Илья заехал после работы за мной, мы вместе с ним забрали Сакатова и поехали в Северный. Дениска оказался хорошим поваром, он нас накормил гречневой кашей с тушёнкой, хватило всем, и дня на три ещё осталось. Я взяла приготовленный мешок с детскими вещами, и мы все втроём поднялись наверх, к Ларисе Николаевне. Она с удивлением посмотрела на нашу многочисленную делегацию, но, не сказав ни слова, нас запустила. Сакатов, как истинный дипломат, начал издалека, то есть, опять с тринадцатого века. Потом выложил все наши карты, включая дневник Миши. Я сидела и смотрела на реакцию женщин. А посмотреть было на что. Если Валентина сидела и слушала, поджав узкие губы, совершенно с непроницаемым выражением лица, то у Ларисы Николаевны на лице проступали все оттенки – от полного непонимания, и до ужаса, особенно, когда она поняла, что её тайна стала достоянием гораздо большего количества людей, чем ей этого хотелось. После того, как Сакатов выложил всё, он попросил показать ему картину, Лариса Николаевна повела его в спальню, Илья тоже пошёл посмотреть. Я обратилась к Валентине:

– Валентина, раз уж так получилось, что мы стали невольными участниками этой драмы, пожалуйста, расскажите нам всё, как было. Мы постараемся вам помочь. У нас нет цели привлечь вас за какие бы ни было прежние ваши действия. Только помочь.

– Что ещё рассказывать? – Она в упор смотрела на меня – Ты уже помогла, из-за тебя погиб Миша, ходила тут, всё вынюхивала. Если бы не ты, сейчас всё было бы кончено, и Сиверко на поводке бы сидел.

– Сиверко? – Удивлённо переспросила я.

–А, теперь я понял! – Радостно подхватил Сакатов, выходя к нам – Сиверко, Ольга Ивановна, это название самого холодного и таинственного ветра у поморов. Вообще, у них в языке много разных названий морских ветров, но только один Сиверко внушал им благоговейный страх, его имя не произносили моряки, когда выходили в море, ему оставляли на берегу часть улова. А всё потому, что никто никогда не видел, как он утихал. Они про него разные сказы сочиняли. А художник один, Остроухов, даже картину написал, безрадостную такую, в серо-жёлтых тонах, и назвал её «Сиверко». Такую грусть на него навеяли все эти сказы, когда он гостил у своей тётки, а она тёмными долгими вечерами, рассказывала ему о Сиверке. Вы, Валентина, зря обвиняете Ольгу Ивановну в смерти Михаила Терентьева. Вот послушайте, что есть в старой книге, которую я нашёл в хранилище нашего краеведческого музея. Книга из разгромленного скита староверов, и написал её старый шаман, или ведун: « Причинно делати ловушки на таких безтельных скопидов, токо не будути оные там обитаить, должон в ихне место их спроводити молитвою и апастией». Если современным языком сказать, то, если делаешь ловушку для бестелесного духа, нужно дольше молиться и пост соблюдать, чтобы сразу перепроводить его на его постоянное место, а не держать рядом с людьми. Вот так. И ваша ловушка только его разозлила.

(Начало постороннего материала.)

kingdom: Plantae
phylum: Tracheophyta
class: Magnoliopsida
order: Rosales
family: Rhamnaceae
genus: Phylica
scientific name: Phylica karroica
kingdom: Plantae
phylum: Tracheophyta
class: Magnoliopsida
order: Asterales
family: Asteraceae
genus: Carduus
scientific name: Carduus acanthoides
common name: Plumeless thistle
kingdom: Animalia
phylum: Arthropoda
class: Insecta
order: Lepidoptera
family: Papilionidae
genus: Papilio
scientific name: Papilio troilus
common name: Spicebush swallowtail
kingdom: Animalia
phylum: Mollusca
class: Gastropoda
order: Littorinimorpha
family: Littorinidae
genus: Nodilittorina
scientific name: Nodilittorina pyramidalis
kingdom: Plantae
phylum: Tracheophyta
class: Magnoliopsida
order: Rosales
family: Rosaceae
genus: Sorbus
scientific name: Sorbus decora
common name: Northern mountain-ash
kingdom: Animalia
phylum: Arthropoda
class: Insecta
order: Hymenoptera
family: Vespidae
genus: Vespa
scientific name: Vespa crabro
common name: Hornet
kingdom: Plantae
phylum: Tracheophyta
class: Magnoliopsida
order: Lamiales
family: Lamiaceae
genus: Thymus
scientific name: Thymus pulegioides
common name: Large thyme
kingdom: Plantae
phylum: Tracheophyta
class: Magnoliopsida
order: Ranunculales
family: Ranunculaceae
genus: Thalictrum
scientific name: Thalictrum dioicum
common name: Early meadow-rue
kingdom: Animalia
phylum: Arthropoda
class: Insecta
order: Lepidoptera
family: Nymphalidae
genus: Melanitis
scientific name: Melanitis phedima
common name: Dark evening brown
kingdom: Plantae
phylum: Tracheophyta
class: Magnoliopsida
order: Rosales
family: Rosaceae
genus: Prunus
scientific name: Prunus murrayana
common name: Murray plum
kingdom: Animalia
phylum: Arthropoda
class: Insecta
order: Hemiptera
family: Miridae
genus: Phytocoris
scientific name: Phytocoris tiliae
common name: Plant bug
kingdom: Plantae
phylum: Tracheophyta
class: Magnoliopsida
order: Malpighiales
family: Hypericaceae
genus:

– Валя, правильно он говорит, – вмешалась Лариса Николаевна – ты же не первый раз от него хочешь избавиться. А Мишке он ещё весной грозил. – Она повернулась ко мне – Когда Валентина приехала ко мне, в первый же вечер к нам в форточку Сиверко закинул раздавленную птицу. И Мишке сначала начался мерещиться плач, а потом дикий хохот. И он слышал слово « воззываю!» А ещё, когда мы гуляли с Валей, к нам прилетел плащ Мишин, и там было внутри его измазано кровью. Не было покоя Валентине все эти годы, вон она куда от него бежала, на Дальний Восток! Да только от него никуда не спрятаться.

– Так что ему надо? – Спросила я – Если бы он хотел смерти вашей, то давно бы уже смог это сделать. А он за вами ездит, грозит.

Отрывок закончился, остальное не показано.